Task instructions: Go line by line through the data and copy those with the word "lines".

Provided data:
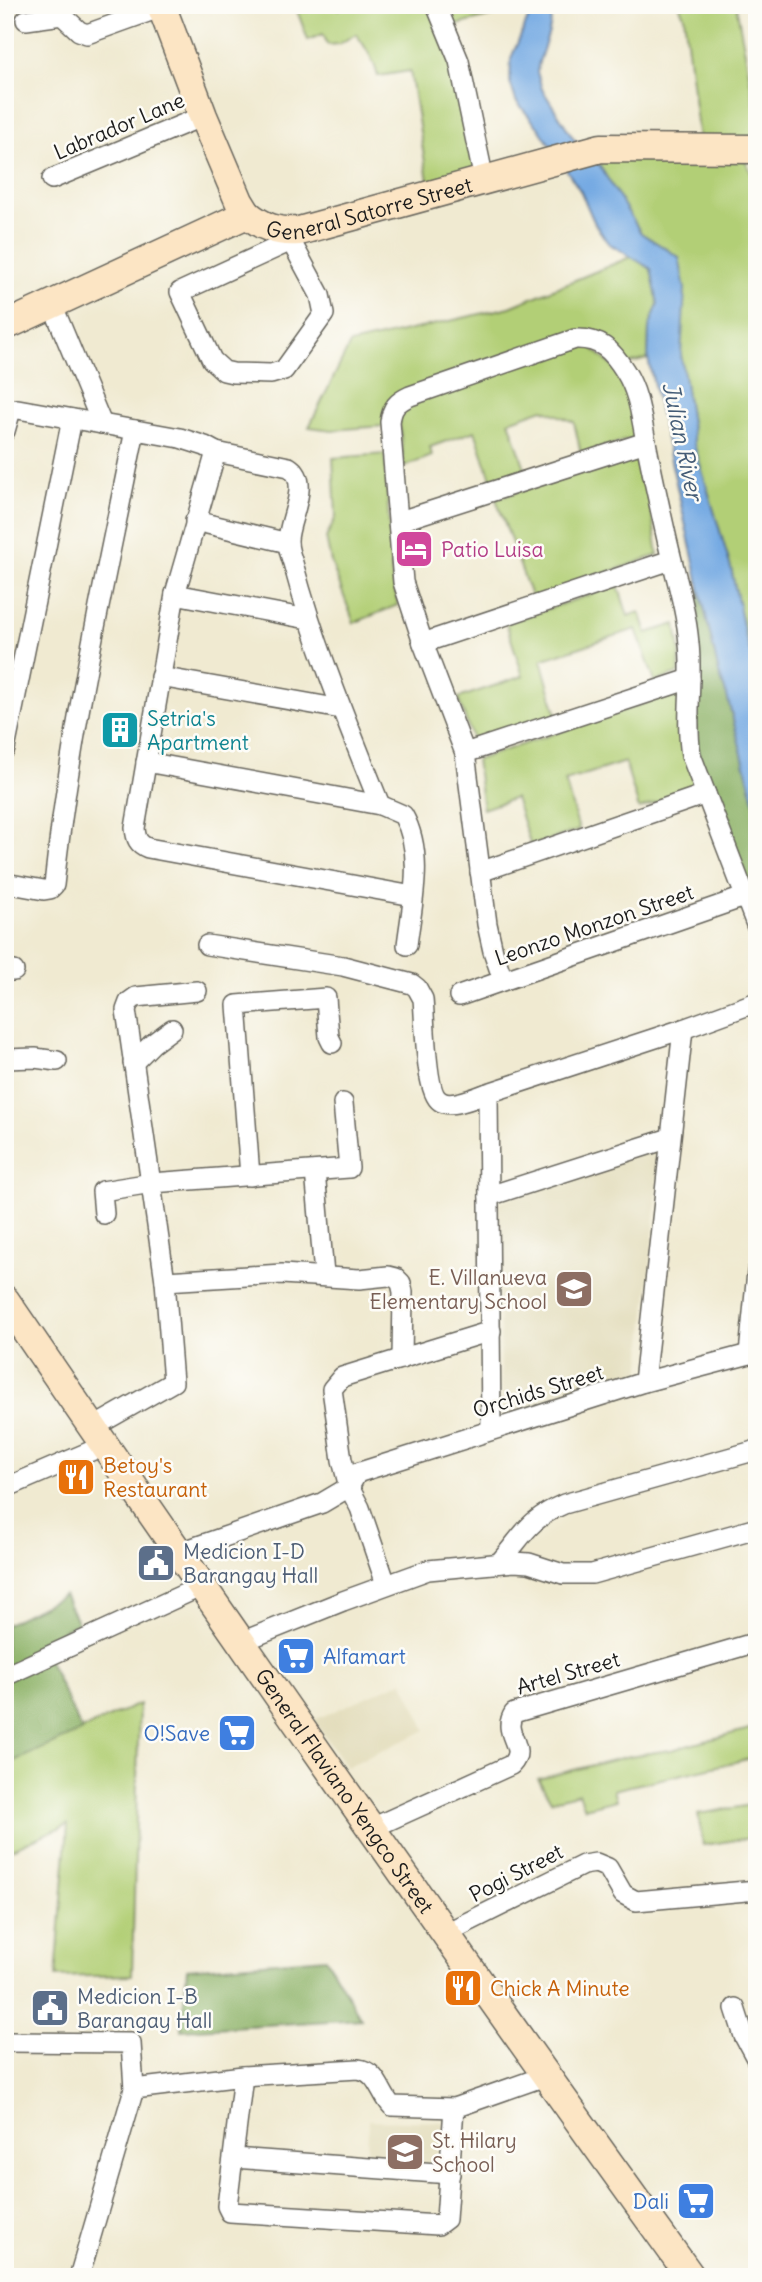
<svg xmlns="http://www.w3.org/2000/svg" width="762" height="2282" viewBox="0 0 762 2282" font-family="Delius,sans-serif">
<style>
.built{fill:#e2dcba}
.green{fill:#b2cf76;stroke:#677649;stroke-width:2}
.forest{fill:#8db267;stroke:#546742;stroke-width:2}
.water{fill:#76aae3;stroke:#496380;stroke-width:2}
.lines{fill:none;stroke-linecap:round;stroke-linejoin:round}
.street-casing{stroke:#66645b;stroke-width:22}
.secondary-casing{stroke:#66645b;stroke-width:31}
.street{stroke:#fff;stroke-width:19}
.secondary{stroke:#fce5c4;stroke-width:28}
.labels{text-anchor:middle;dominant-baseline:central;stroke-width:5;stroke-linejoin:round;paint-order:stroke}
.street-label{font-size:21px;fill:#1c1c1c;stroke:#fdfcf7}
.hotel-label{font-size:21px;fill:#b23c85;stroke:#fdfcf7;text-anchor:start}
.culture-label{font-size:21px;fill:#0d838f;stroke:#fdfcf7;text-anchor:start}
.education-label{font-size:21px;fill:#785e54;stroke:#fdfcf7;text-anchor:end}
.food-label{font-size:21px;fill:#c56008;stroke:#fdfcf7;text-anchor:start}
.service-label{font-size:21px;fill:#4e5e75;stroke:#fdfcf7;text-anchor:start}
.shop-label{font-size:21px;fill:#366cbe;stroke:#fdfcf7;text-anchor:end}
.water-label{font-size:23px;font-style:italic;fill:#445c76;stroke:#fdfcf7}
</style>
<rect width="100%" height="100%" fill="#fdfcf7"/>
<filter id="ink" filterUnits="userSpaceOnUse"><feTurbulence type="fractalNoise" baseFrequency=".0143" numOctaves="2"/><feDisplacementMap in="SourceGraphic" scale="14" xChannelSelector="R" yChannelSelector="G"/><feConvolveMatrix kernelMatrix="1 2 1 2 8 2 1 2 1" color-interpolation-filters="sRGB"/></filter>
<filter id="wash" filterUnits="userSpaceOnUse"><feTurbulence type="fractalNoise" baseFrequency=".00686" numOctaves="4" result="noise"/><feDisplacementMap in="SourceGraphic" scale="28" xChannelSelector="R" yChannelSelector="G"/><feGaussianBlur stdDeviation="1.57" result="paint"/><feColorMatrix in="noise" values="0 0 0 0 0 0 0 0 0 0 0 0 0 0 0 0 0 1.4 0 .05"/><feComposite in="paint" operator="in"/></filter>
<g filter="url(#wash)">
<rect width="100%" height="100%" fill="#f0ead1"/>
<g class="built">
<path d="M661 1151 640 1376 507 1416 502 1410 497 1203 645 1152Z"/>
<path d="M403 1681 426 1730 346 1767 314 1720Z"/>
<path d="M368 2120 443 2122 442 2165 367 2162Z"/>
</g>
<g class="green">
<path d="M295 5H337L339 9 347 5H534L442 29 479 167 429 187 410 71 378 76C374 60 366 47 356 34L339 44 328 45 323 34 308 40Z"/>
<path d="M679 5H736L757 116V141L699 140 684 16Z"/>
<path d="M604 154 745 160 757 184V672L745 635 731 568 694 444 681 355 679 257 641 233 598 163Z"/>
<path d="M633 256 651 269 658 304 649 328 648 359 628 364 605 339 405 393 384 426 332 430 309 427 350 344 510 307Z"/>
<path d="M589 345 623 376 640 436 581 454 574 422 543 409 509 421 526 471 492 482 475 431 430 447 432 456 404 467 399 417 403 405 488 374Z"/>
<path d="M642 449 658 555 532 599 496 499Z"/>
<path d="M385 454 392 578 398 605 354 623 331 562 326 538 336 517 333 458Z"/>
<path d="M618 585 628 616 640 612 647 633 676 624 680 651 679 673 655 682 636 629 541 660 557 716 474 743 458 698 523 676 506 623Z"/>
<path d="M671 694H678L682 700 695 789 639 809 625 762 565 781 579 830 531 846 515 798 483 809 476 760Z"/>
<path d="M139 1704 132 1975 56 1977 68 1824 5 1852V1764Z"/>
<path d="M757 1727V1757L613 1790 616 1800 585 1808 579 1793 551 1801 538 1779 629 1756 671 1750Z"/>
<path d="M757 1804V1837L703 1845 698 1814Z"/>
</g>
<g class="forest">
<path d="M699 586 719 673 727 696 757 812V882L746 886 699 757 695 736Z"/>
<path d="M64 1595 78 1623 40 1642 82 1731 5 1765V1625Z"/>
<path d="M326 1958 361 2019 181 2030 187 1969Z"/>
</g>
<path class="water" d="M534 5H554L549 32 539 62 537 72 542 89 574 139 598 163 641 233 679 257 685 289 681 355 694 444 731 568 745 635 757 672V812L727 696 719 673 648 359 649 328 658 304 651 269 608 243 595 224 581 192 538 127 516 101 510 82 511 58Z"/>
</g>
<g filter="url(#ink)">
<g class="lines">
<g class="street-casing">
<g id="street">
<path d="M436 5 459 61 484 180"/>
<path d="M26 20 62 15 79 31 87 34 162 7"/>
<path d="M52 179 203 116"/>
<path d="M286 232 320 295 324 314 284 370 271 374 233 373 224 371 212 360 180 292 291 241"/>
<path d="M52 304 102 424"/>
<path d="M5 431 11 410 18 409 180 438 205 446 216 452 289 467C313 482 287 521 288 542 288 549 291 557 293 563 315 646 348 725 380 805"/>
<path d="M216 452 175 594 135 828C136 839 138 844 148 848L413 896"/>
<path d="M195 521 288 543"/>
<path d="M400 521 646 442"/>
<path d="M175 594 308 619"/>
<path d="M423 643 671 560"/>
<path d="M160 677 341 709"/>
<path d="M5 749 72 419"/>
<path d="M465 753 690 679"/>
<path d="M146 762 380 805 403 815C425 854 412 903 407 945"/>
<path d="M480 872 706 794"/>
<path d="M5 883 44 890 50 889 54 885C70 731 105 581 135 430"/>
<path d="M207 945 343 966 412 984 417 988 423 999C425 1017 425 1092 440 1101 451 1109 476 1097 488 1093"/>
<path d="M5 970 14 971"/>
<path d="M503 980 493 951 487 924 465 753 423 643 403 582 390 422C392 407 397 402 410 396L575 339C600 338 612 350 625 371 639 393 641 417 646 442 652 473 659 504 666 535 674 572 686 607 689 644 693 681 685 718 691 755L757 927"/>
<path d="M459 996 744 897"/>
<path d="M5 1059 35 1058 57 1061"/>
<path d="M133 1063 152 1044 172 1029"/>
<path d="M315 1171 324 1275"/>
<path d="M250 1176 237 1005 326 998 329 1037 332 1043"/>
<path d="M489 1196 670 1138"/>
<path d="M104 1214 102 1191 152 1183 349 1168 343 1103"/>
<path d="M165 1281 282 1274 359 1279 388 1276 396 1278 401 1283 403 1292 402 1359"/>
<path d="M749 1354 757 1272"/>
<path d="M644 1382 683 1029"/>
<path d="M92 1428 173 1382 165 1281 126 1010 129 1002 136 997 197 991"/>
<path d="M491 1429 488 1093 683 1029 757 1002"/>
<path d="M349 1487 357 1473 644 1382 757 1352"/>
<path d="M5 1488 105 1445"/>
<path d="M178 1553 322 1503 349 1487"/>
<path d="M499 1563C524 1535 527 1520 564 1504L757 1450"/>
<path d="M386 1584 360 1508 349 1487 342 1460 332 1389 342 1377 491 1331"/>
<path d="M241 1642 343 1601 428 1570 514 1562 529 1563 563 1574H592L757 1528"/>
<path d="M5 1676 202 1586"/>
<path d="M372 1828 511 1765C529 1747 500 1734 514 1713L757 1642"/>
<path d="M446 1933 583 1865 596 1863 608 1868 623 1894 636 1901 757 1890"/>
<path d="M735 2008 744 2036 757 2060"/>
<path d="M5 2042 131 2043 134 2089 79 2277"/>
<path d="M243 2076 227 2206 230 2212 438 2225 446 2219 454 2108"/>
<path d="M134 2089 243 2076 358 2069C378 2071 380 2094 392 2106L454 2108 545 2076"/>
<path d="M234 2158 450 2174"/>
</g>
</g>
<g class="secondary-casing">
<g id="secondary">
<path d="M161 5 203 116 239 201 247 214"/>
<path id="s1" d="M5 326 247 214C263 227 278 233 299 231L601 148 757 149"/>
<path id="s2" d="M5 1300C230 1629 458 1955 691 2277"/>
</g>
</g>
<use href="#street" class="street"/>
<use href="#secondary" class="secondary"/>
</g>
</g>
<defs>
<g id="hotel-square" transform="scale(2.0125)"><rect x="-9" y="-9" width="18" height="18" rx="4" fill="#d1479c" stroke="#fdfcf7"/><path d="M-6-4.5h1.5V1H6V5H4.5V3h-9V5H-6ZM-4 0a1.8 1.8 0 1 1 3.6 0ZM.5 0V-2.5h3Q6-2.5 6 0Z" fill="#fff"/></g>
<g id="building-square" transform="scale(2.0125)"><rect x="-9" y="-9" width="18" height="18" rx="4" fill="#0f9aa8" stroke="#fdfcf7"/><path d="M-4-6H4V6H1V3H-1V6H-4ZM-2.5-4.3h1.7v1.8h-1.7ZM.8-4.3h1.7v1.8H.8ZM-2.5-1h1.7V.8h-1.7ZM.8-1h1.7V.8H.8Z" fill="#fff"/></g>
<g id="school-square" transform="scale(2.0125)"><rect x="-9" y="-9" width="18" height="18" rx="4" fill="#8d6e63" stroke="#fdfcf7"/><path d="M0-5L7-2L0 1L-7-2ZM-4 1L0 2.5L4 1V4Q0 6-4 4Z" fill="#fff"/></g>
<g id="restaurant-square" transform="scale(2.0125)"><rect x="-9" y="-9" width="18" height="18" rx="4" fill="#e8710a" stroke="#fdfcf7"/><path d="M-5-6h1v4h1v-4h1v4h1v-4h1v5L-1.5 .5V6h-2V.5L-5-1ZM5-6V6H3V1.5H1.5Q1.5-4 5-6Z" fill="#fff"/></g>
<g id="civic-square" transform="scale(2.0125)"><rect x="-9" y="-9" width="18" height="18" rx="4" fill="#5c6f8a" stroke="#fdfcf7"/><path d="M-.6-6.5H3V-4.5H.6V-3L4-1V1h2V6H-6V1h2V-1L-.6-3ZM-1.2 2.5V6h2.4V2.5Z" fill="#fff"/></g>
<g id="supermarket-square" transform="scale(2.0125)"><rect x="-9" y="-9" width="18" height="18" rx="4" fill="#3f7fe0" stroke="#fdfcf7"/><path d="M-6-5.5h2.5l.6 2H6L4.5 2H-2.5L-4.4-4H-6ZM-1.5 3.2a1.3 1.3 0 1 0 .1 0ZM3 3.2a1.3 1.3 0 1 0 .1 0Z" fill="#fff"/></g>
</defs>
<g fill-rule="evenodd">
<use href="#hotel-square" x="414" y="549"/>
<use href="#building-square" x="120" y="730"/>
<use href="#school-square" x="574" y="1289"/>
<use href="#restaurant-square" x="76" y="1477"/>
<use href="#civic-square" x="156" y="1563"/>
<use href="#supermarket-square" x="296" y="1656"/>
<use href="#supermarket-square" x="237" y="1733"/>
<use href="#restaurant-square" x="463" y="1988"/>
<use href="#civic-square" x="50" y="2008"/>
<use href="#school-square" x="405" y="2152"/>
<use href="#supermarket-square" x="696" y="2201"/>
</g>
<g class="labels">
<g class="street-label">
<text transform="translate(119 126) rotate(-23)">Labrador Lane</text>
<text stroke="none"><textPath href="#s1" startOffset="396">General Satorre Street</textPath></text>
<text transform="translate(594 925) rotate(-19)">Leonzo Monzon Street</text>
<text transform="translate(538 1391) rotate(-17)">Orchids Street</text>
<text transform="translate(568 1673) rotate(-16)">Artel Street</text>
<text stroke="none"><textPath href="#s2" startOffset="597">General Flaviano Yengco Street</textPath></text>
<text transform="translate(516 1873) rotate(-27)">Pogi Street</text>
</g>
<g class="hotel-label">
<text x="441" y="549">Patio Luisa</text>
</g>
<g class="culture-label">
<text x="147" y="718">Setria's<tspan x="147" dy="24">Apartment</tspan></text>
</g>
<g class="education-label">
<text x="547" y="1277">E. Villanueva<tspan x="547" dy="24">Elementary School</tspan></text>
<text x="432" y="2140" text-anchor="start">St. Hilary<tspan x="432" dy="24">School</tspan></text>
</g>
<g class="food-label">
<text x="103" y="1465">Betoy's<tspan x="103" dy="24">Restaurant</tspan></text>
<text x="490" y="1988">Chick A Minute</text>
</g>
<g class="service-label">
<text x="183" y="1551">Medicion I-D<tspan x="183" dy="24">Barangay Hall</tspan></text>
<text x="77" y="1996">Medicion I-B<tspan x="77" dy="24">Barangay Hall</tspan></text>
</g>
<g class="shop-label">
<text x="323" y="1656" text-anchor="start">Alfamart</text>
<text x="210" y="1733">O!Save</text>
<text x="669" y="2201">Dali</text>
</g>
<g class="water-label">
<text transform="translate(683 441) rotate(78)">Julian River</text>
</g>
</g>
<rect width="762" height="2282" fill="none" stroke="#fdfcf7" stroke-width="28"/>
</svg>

Result of this task:
.lines{fill:none;stroke-linecap:round;stroke-linejoin:round}
<g class="lines">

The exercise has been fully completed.